Jeanie, though hurt and displeased, was unable to
resist the caresses of this untaught child of nature, whose good and evil
seemed to flow rather from impulse than from reflection. But as she
returned the sisterly kiss, in token of perfect reconciliation, she could
not suppress the gentle reproof--"Effie, if ye will learn fule sangs, ye
might make a kinder use of them."
"And so I might, Jeanie," continued the girl, clinging to her sister's
neck; "and I wish I had never learned ane o' them--and I wish we had
never come here--and I wish my tongue had been blistered or I had vexed
ye."
"Never mind that, Effie," replied the affectionate sister; "I canna be
muckle vexed wi' ony thing ye say to me--but O, dinna vex our father!"
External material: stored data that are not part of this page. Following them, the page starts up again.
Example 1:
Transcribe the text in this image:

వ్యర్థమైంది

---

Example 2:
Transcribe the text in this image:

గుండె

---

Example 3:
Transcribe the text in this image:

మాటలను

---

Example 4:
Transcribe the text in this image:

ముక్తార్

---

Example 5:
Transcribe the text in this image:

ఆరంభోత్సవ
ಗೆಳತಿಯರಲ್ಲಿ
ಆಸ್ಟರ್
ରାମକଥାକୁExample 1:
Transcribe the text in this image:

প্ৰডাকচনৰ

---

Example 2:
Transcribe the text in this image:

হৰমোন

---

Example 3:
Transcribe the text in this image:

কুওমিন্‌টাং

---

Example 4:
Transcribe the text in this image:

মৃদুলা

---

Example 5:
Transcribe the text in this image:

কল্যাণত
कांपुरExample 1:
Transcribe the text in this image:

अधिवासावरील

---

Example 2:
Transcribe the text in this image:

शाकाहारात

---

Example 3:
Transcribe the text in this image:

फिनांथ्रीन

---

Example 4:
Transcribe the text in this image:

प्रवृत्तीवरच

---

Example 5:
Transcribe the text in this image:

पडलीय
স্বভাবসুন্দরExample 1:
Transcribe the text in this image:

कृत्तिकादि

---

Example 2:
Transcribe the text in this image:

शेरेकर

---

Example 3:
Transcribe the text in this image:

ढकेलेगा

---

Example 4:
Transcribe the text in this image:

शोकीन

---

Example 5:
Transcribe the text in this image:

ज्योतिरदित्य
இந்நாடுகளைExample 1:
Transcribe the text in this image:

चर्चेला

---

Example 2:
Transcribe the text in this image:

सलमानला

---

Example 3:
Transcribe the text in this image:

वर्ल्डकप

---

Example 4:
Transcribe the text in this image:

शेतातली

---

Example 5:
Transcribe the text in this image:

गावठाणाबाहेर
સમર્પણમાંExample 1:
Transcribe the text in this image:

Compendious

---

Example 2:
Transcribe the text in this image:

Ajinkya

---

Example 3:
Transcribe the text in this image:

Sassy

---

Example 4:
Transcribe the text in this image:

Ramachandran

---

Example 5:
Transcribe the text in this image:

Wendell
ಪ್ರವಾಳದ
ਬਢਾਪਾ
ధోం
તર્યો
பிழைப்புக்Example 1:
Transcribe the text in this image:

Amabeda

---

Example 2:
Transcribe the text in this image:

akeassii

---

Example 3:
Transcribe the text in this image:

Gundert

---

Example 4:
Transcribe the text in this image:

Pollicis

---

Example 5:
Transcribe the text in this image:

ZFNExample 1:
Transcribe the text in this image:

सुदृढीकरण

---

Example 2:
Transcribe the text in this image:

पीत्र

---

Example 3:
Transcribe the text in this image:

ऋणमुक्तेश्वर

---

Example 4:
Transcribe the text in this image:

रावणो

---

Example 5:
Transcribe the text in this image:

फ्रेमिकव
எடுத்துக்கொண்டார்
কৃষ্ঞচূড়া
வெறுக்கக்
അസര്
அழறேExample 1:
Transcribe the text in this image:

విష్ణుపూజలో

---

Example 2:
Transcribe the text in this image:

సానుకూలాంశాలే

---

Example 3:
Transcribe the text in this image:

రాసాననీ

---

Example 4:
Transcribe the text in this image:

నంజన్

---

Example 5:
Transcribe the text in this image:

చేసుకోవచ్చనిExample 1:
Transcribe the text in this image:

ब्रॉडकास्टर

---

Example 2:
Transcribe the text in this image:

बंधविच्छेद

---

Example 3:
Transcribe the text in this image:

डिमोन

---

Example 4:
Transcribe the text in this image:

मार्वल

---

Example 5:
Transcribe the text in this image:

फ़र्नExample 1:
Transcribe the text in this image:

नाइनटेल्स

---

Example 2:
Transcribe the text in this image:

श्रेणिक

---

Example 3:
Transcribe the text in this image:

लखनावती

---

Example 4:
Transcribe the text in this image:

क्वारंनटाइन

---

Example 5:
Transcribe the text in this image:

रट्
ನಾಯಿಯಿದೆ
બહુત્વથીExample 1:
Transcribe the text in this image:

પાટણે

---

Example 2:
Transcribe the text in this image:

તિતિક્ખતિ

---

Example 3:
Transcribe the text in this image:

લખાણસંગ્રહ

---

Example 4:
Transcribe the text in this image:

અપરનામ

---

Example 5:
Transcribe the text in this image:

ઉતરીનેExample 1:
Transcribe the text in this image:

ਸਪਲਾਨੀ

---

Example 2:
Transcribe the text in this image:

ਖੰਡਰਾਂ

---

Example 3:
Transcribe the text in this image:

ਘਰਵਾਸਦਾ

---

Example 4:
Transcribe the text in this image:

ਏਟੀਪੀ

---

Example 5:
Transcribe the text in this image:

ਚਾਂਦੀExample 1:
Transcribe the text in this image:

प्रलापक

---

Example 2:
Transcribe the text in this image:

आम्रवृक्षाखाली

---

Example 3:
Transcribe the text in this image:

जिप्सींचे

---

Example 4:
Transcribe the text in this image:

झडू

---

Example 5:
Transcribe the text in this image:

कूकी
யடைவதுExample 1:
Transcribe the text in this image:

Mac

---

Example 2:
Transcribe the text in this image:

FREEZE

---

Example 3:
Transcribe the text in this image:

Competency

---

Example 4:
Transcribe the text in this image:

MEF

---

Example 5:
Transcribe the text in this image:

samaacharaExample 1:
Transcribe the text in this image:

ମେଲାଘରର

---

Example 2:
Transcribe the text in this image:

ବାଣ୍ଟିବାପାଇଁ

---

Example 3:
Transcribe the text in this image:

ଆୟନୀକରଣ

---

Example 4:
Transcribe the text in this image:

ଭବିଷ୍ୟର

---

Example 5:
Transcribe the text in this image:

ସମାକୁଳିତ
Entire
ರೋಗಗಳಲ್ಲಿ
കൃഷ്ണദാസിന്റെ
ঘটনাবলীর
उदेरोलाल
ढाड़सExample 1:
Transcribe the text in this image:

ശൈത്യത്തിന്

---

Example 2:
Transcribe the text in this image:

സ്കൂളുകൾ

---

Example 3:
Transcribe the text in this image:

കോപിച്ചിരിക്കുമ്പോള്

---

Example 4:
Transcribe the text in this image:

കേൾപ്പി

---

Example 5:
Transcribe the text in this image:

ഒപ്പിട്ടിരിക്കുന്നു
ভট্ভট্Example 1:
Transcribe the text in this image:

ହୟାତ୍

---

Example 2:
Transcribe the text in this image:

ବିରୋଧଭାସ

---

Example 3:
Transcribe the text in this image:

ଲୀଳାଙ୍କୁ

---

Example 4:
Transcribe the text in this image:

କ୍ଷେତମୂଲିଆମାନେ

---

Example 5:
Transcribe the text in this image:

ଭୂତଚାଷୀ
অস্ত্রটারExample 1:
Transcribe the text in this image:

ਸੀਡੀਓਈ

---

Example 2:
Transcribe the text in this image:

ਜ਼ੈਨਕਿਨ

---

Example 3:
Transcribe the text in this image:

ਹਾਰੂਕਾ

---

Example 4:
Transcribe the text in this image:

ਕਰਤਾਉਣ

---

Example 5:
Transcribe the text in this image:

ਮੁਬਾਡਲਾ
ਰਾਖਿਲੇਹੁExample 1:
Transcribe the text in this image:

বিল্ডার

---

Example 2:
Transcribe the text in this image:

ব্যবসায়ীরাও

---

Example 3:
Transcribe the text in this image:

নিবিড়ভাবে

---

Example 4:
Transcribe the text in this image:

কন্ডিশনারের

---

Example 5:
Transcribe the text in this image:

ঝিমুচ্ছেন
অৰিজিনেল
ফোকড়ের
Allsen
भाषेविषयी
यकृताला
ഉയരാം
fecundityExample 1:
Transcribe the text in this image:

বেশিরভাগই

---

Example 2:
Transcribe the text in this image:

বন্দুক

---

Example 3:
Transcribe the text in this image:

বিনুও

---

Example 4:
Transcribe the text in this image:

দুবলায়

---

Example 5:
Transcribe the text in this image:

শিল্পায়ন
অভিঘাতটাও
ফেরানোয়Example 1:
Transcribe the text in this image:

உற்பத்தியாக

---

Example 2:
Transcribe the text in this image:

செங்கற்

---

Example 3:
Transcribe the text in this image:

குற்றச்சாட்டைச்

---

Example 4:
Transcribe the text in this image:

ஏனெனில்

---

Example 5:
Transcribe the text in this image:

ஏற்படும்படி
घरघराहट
"I will not--I will not," replied Effie; "and if there were as mony
dances the morn's night as there are merry dancers in the north firmament
on a frosty e'en, I winna budge an inch to gang near ane o' them."
"Dance!" echoed Jeanie Deans in astonishment. "O Effie, what could take
ye to a dance?"
It is very possible, that, in the communicative mood into which the Lily
of St. Leonard's was now surprised, she might have given her sister her
unreserved confidence, and saved me the pain of telling a melancholy
tale; but at the moment the word dance was uttered, it reached the ear of
old David Deans, who had turned the corner of the house, and came upon
his daughters ere they were aware of his presence.